D’après M’mah Soumah, son fils avait quitté son lieu de travail à sa demande afin d’acheter des sacs de ciment pour un chantier en cours au domicile familial. Après avoir effectué le paiement via Orange Money et livré les matériaux, il aurait été interpellé par des hommes armés.
« Je lui ai demandé d’acheter des sacs de ciment. Après avoir déchargé les agrégats, j’ai entendu des cris m’annonçant que des hommes des services spéciaux embarquaient mon fils. Ils l’ont emmené sans même lui permettre de me remettre mon téléphone », a-t-elle déclaré.
La mère d’Ibrahima Zakaria Touré estime que cette interpellation serait liée à un différend foncier impliquant sa famille.
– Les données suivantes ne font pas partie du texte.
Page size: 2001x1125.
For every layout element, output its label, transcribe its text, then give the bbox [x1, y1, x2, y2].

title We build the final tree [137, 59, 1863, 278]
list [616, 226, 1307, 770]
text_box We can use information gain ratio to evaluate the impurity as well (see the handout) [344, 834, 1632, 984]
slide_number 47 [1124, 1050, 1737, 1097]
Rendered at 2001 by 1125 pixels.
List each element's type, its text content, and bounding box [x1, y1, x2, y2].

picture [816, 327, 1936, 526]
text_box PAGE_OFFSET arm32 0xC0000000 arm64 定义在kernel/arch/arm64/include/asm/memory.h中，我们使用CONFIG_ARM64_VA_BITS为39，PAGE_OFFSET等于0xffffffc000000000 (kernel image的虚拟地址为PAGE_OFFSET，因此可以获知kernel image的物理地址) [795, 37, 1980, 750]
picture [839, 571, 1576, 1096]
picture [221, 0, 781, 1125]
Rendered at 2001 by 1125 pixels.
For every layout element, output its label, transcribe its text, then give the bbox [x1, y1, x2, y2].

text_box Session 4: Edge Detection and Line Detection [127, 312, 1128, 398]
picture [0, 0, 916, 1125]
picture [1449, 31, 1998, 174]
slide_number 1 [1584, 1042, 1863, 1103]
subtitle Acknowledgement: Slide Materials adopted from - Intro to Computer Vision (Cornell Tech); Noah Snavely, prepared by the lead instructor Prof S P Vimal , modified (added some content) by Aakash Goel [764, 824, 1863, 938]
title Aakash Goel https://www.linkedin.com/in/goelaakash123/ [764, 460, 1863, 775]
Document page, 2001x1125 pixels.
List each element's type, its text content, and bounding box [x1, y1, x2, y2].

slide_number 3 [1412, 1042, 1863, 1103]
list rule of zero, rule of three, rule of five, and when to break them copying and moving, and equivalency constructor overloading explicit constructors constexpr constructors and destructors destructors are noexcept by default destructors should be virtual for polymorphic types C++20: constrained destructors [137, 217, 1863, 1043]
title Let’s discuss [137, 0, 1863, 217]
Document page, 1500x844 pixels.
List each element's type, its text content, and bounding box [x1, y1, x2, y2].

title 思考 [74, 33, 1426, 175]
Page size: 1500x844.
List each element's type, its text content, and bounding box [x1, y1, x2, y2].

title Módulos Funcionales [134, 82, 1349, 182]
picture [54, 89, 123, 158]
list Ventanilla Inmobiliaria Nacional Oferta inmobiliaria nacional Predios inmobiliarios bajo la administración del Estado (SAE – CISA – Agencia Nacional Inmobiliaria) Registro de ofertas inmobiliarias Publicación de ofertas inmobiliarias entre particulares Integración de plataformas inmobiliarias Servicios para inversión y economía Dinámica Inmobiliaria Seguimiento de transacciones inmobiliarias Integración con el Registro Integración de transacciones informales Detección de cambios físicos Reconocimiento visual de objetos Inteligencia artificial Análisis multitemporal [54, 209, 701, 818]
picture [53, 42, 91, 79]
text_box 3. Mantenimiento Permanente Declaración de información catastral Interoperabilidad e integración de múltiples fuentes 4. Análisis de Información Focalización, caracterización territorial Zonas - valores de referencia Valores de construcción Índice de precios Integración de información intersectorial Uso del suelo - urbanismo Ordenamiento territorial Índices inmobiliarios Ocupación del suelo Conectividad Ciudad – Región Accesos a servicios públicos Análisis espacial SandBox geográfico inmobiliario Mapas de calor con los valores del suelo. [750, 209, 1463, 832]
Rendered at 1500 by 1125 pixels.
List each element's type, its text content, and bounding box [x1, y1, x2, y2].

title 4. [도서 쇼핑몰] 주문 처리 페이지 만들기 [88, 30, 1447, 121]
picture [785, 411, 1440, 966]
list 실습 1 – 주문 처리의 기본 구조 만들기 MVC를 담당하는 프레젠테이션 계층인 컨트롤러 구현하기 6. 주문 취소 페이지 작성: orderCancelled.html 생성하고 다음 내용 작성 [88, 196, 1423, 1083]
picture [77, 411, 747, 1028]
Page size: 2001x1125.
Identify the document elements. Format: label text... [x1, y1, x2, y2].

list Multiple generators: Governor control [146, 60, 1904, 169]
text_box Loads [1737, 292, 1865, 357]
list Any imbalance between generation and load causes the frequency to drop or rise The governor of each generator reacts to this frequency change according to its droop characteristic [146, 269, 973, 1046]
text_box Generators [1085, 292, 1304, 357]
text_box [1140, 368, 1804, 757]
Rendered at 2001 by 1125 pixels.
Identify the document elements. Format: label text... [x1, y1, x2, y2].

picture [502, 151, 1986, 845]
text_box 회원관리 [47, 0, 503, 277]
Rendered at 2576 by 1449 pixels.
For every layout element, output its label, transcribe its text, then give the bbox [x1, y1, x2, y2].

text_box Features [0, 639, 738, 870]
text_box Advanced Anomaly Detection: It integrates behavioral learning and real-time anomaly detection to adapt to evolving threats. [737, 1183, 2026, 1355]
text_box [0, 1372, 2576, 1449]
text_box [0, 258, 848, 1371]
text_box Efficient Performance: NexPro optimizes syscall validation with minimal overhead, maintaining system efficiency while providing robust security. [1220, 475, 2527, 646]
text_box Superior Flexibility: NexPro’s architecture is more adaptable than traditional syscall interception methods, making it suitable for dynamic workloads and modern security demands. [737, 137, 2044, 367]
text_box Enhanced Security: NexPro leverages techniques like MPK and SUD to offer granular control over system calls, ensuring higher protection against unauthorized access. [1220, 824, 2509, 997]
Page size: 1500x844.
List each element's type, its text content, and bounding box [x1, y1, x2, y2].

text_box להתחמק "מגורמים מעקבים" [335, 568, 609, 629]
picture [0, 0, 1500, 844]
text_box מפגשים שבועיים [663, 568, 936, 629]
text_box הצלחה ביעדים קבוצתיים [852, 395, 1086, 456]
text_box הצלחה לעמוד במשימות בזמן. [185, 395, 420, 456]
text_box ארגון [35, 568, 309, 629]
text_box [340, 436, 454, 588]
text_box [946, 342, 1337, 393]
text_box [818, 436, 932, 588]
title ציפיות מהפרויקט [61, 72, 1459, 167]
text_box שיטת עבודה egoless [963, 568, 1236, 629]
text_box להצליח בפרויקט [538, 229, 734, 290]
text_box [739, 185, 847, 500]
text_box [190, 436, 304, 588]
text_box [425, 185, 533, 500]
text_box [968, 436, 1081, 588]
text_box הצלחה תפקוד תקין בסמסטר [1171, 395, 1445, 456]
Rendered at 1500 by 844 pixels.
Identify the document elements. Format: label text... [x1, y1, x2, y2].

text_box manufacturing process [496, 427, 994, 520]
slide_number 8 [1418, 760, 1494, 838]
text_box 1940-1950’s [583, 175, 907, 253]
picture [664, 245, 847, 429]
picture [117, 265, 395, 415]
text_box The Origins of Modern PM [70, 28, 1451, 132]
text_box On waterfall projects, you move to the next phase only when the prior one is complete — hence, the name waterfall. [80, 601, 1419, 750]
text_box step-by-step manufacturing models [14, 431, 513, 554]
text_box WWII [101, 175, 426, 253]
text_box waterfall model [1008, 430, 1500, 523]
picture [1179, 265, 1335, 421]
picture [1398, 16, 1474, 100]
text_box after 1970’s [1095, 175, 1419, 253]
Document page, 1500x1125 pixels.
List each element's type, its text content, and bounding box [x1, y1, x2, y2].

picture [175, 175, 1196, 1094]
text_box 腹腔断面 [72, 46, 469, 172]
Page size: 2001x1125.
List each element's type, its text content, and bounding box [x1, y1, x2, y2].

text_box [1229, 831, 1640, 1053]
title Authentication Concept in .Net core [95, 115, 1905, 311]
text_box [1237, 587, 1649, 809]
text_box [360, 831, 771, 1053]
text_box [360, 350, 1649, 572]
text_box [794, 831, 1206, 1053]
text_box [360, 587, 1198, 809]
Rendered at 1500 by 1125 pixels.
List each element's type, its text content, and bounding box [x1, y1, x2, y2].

Selon elle, les personnes concernées auraient dû s’adresser aux aînés de la famille.
« S’il y a des personnes à interroger sur cette propriété, ce sont les aînés. Je demande au Président de la République et aux institutions concernées de m’aider à faire libérer mon fils », a-t-elle lancé.
Présente au moment des faits, Mama Aïssata Bangoura affirme avoir assisté à l’interpellation. Selon son témoignage, un homme serait d’abord arrivé sur les lieux avant qu’un pick-up portant la mention « Services spéciaux » ne s’arrête devant la concession.
« Ils étaient armés, le visage à moitié couvert, et ont embarqué Ibrahima sans présenter de mandat d’arrêt. Il nous avait déjà confié qu’on le poussait à signer un document », a-t-elle déclaré.
À ce stade, aucune réaction officielle des autorités compétentes n’avait été enregistrée concernant les circonstances de cette interpellation. Les déclarations rapportées dans cet article reflètent les témoignages des proches de la personne interpellée.